Doing HTML validation with this library
Brought to you by:
derrickoswald
I'm looking at your samples/unit tests, to figure out if HTMLParser can be used to validate if a body of text contains valid html. Is that a use case that you support?
I was looking at some of your unit tests that does this, and it seems to be doing this by counting expected nodes. Like
package org.htmlparser.tests.parserHelperTests;
class StringParserTests
public void testTextBug1() throws ParserException {
createParser("<HTML><HEAD><TITLE>Google</TITLE>");
parser.setNodeFactory (new PrototypicalNodeFactory (true));
parseAndAssertNodeCount(5);
// The fourth node should be a Text- with the text - Google
assertTrue("Fourth node should be a Text",node[3] instanceof Text);
Text stringNode = (Text)node[3];
assertEquals("Text of the Text","Google",stringNode.getText());
}
What I'm looking for, is code samples, or to see if your library can tell if html is valid or not.

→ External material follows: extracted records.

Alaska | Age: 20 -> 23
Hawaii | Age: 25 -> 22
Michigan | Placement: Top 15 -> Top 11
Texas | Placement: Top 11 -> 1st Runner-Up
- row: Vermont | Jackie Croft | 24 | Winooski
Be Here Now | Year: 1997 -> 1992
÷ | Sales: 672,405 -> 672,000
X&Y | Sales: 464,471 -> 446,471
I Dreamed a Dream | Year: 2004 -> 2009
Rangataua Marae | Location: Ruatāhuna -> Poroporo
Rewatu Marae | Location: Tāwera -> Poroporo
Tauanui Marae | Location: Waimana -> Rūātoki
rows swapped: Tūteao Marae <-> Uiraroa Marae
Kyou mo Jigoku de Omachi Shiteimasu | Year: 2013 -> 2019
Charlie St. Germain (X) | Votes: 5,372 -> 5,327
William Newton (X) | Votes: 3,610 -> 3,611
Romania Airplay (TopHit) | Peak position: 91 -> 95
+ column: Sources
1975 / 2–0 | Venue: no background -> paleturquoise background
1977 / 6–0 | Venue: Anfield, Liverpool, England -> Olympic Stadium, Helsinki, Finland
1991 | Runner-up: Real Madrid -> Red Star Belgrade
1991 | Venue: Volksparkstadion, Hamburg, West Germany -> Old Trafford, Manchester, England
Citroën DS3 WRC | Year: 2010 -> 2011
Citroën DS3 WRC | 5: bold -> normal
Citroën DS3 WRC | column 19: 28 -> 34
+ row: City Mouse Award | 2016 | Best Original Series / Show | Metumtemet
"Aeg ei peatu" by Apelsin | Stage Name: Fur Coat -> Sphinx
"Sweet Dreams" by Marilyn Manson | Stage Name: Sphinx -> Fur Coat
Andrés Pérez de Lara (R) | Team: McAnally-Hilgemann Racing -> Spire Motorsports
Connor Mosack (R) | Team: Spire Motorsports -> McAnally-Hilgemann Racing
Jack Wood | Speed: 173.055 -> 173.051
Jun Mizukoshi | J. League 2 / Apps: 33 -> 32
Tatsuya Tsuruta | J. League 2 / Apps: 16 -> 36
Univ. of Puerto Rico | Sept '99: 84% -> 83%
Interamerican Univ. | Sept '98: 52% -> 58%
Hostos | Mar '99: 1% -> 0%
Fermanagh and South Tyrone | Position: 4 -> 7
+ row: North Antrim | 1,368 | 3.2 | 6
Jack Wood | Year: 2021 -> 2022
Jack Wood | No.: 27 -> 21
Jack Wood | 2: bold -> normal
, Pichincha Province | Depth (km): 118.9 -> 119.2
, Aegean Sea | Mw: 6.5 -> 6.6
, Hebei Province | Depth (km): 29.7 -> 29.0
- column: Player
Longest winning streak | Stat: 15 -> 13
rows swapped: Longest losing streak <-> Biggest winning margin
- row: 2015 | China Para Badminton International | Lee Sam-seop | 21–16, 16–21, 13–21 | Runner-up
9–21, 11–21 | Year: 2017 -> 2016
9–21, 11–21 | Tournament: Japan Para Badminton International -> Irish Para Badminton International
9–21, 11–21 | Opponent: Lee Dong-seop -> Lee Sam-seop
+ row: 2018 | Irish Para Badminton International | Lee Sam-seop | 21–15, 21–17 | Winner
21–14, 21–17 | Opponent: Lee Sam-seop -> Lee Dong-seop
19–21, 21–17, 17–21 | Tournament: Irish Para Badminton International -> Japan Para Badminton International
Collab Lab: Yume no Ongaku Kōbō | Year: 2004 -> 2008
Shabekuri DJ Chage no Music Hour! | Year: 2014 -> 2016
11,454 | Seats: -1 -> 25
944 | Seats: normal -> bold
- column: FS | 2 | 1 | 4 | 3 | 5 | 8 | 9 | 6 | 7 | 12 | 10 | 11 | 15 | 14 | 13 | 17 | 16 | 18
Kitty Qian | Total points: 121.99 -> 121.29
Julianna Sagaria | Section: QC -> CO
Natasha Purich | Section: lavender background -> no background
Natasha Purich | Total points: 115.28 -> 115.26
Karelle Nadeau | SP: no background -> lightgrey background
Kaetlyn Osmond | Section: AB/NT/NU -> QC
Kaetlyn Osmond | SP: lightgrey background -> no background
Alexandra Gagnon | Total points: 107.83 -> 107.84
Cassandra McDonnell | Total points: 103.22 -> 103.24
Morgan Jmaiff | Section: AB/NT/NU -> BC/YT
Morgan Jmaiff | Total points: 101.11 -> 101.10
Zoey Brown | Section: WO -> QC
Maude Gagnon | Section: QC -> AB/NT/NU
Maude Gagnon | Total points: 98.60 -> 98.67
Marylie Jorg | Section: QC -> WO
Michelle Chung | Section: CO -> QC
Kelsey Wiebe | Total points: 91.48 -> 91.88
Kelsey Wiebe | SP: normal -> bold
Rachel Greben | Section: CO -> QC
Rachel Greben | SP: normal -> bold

// Most html would reject this
String html = "<title>We are blah</title>"
+ "Click Here "
+ ""
+ "";
A simple yea/nay (is this valid), or to maybe showcase the list of exceptions/warnings from the parsing.
I tried doing this, and it didn't detect the errors. Am I doing this wrong? Does the library already support this and I'm missing a sample on how to do this somehow?
btpang
--------
private MyFeedBack parserFeedback = new MyFeedBack();
private List<ParserException> exceptions = new ArrayList<>();
public void parseHtml(String html, String template) throws Exception {
try {
Lexer lexer = new Lexer(html);
Parser parser = new Parser(lexer, parserFeedback);
parser.setEncoding("UTF-8");
parser.parse(null);
} catch(ParserException e) {
exceptions.add(e) ;
}
}
@Getter
class MyFeedBack implements ParserFeedback {
private final List<String> warnings = new ArrayList<>();
private final List<String> errors = new ArrayList<>();
private final List<String> infos = new ArrayList<>();
@Override
public void info(String message) {
infos.add(message);
}
@Override
public void warning(String message) {
warnings.add(message);
}
@Override
public void error(String message, ParserException e) {
errors.add(message);
}
I don't think it would be suitable for your use-case.
The intent was to actually accept everything that could plausibly be understood, and output no warnings or errors if that was the case.
You do realize that the code hasn't been updated in 18 years, right?
So it's behind the evolution of HTML by at least that.
You should probably look elsewhere for a solution to your problem.